The article is dated 9 November 2011 but I just heard about it on Twitter, where it sparked a bit of discussion. Those who commented felt that scientists should be doing more to make their work readily available to the public. That's natural. We all want to be informed, and many believe that the mainstream media has dropped the ball a bit in the communication game. They may regret the amount of disinformation circulating regardless of the actual research, and the climate change debate is a classic example of this phenomenon. Raising doubts about complex issues is what conservatives have done so well for generations. The way the mainstream press operates, these doubts are expressed and thereby gain currency. Momentum is lost. Policies fall by the wayside. Frustration results. The media cops the blame. Scientists grind their teeth and keep their heads down.

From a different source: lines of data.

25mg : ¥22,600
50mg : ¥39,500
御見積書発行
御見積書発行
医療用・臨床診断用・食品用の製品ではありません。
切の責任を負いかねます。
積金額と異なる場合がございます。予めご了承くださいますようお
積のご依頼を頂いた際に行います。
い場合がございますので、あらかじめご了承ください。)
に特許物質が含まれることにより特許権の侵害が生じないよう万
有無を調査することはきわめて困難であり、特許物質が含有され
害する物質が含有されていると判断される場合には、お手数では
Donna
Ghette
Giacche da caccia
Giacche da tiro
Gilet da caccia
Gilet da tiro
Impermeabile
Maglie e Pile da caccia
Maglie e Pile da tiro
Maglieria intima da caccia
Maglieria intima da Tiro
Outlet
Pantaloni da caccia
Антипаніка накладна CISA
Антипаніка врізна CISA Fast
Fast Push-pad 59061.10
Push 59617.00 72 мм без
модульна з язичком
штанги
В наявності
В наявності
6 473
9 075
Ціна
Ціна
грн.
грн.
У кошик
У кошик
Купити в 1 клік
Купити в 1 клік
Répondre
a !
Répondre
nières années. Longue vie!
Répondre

The article talks about the "duty" that scientists might have to bring their ideas and research results to the public. After all, most Australian research is publicly funded. But I think that most scientists are busy concentrating on publishing peer-reviewed papers. These papers are critical for them in terms of attracting funding, and universities rely on high publication rates for their rankings. So the major effort goes into them, and that's understandable.

Scientific papers are extraordinarily abstruse. Unfathomable, in fact. I did an article last year which took a bunch of published biochar research papers and tried to convey their contents in an accessible style. I basically relied on the introduction for each paper. The main components of these scientific papers are impenetrable for the layman. There's even a special breed of journalist, the science journalist, who does nothing other than interpret research for the public. Magazines such as Cosmos rely on these people for their content. But not that many people buy it. Instead, they buy publications that are less nerdy, more political, or heavier in terms of cultural content. Sure, we're talking high-end like The Monthly, but the popularity of these magazines shows that there is a market for intelligent and accessible material. However they contain little science.

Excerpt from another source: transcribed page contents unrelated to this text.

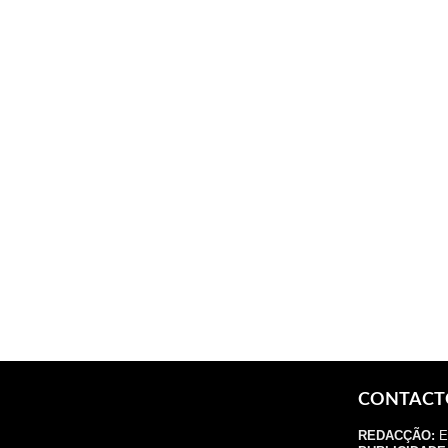
CONTACT
REDACÇÃO:
E.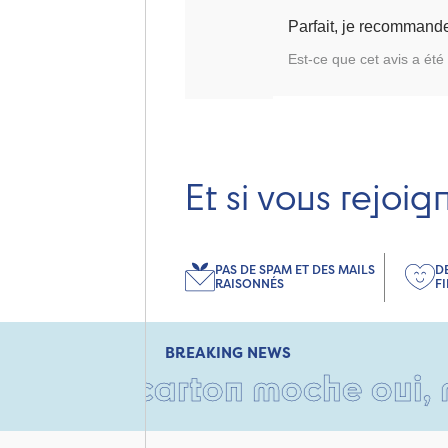
Parfait, je recommand
Est-ce que cet avis a été 
Et si vous rejoig
PAS DE SPAM ET DES MAILS
D
RAISONNÉS
F
BREAKING NEWS
n carton moche oui, mais rem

It used not to be like this. Let's talk about the rise of the middle class for a moment. We need to go back to the beginning of the 18th Century, to the days of Daniel Defoe and the first King George. It was a time of discovery, both terrestrial and academic. So you've got Defoe's classic Robinson Crusoe, which is part travel story and part political treatise. At the same time there were magazines such as The Spectator, edited by Joseph Addison and Richard Steele. These miscellanies had everything, from advice about polite behaviour to information about the most recent scientific research, from literary criticism to political commentary. They brought the world into the private drawing room. And people loved them. Other publications followed, and the miscellany became as important to popular culture as social media is today. Serendipity, sharing, exchange, comment. All those things. Read the biography of a poet of the day and you'll find references to these magazines, and to the books of travel or science they reviewed.

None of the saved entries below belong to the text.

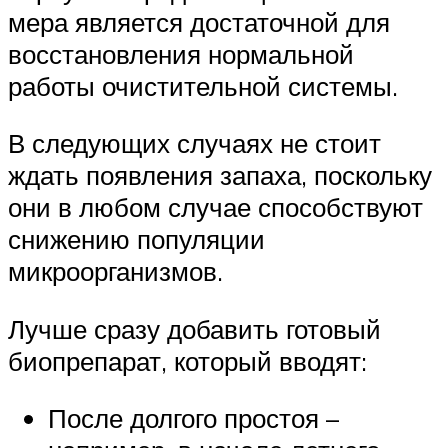
мера является достаточной для
восстановления нормальной
работы очистительной системы.
В следующих случаях не стоит
ждать появления запаха, поскольку
они в любом случае способствуют
снижению популяции
микроорганизмов.
Лучше сразу добавить готовый
биопрепарат, который вводят:
После долгого простоя –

There's nothing like that now. But science has become more and more complex and disciplines within it more and more specialised. As Kingsley says in her article:
My explanation to those students who are uninterested in communicating is that they shouldn’t expect to have much success in their careers.
Given the high specialisation of science, the chances that the promotion committee or grant application reviewers – or indeed any people making crucial decisions about careers or funding – will be in exactly the same speciality are extremely slim.
Decision makers are far more likely to look favourably on a description of work that is understandable than one they have to slog through.
Kingsley does note how more of the niche magazines that currently serve the market are demanding accessible digests of the longer pieces they routinely run. But this is not enough. Science and Nature, like Cosmos, are great magazines but they're not getting into peoples' living rooms like the 18th-Century miscellanies did. We need to get research-based stories into the magazines that people actually buy for education and entertainment. Average people, and not just the astronomy wonks who get those specialist publications at the newsstand.